We students spend a lot of time and money to have our résumés say “University of Chicago graduate,” ostensibly so we’ll get nice jobs and have people think that we’re smart. This isn’t a fun or pleasant place—negative 40 degrees isn’t a part of life for people who go to school in other places, nor is the assumption that the career office is going to need to teach the majority of its visitors how to make direct eye contact—so let’s not pretend that most of us students aren’t expecting to get something significantly more tangible than “the life of the mind” out of this school. With one more set of finals each year than most of our friends, the immediate absence of anything that might be called a college town (the collegiately fun part of Chicago, it quickly becomes apparent, is pretty far away), and a penchant for drawing in very smart people who either wear capes or don’t shower (or both), this school is miserable to a degree incomprehensible on most campuses.

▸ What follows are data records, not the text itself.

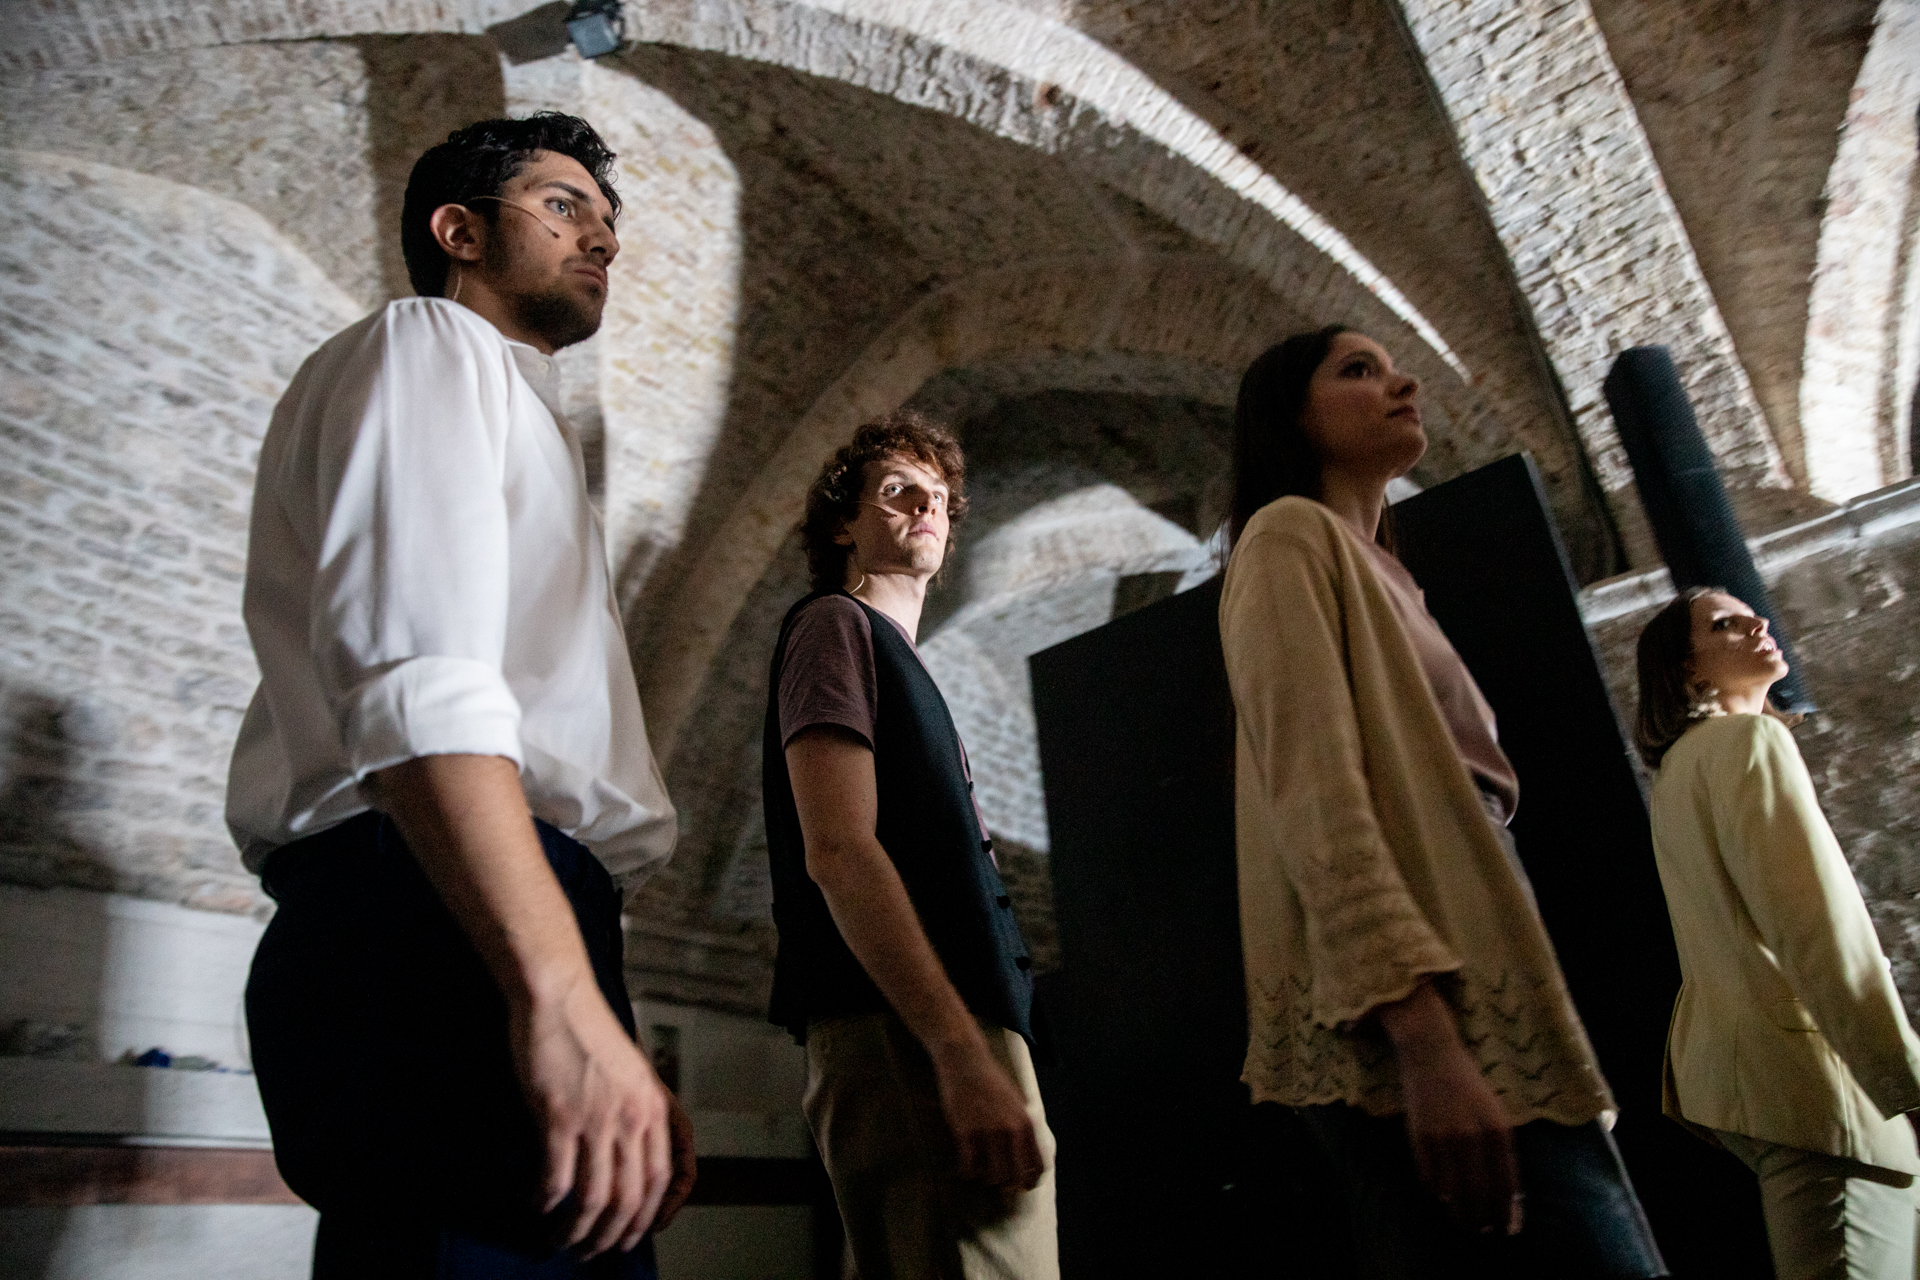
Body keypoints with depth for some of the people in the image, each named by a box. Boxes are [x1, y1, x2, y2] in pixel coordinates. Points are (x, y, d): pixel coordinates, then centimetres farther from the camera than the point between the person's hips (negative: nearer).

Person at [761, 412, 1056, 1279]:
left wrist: (979, 1047, 16)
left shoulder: (897, 659, 28)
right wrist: (962, 1054, -22)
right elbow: (840, 852, -14)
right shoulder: (835, 624, 2)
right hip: (905, 1040, -9)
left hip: (949, 1030, 9)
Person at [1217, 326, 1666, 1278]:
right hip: (1413, 1019, -9)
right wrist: (1423, 1038, -24)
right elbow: (1314, 791, -15)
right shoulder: (1291, 535, -1)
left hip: (1471, 1009, 9)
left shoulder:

But we choose to go here anyway, most of us with a very clear understanding of what we expect to get out of it.

So why—why in the world—are the people in the Administration Building making PR gaffes that open us up to citywide mockery? There are a lot of people paid more or less by my tuition dollars to make this place look as glitzy and magnificent as possible—and Chicagoist is being left to advise, “But let’s all just agree to take a deep breath and give Obama a few years into his Presidency before we start talking about plans for after he’s no longer in office.” Community members are left to tell reporters about how the University is ripping apart the “the kind of thing that people are hungry for in city living.” There’s bad press, and then there are things that make the University look silly.

Obviously, the University of Chicago likes libraries a lot—so much that it was willing to spot the Mansuetos’ generous donation with $55 million of U of C cash just so we could be the only school of our size to have all our books here on campus, even though no one has any practical use for that. And development might be the only thing that the University likes more than books, institutionally speaking.

But I, for one, don’t particularly care if these topics are the University of Chicago’s Achilles’ heel, and that someone on Ellis Avenue thought that an Obama Library would make such a nice addition to campus that it would be worth bothering the President of the United States years before it was an even remotely appropriate conversation topic.

And for heaven’s sake, let the neighborhood keep its garden. Yes, the University owns the land; yes, the gardeners knew that one day the U of C would want it back; yes, it would be a highly convenient staging area for the new Theological Seminary. But tearing down the garden—or offering to help neighbors move it elsewhere, when it’s plain that they have exactly no interest in doing so—is an embarrassingly obvious display of disregard for the concerns of the neighbors that administrators have spent so much effort trying to engage. The University’s overtures about cooperation depend on its ability as the neighborhood giant to make the occasional backbend in the name of community goodwill. To ignore this opportunity to sit down with neighbors and tell them that they’re right, the garden really is a meaningful neighborhood institution that everyone can understand and support, even if it means parking tractors someplace else, is not just unwise and shortsighted—it’s embarrassing for those of us who would like to be impressed by administrative decisions and who depend on that impressiveness to get our money’s worth here.

So get it together, administrators. I’m paying for college because I’d like to know some things; I’m paying for the College at the University of Chicago because I’d like to have my diploma say that I lived through four years here—I’m certainly not here because it’s fun. So make some concessions, don’t harass Barack Obama, and please stop giving Chicagoist opportunities to make fun of us.

Claire McNear is a third-year in the College majoring in political science. She is the Maroon Viewpoints Editor.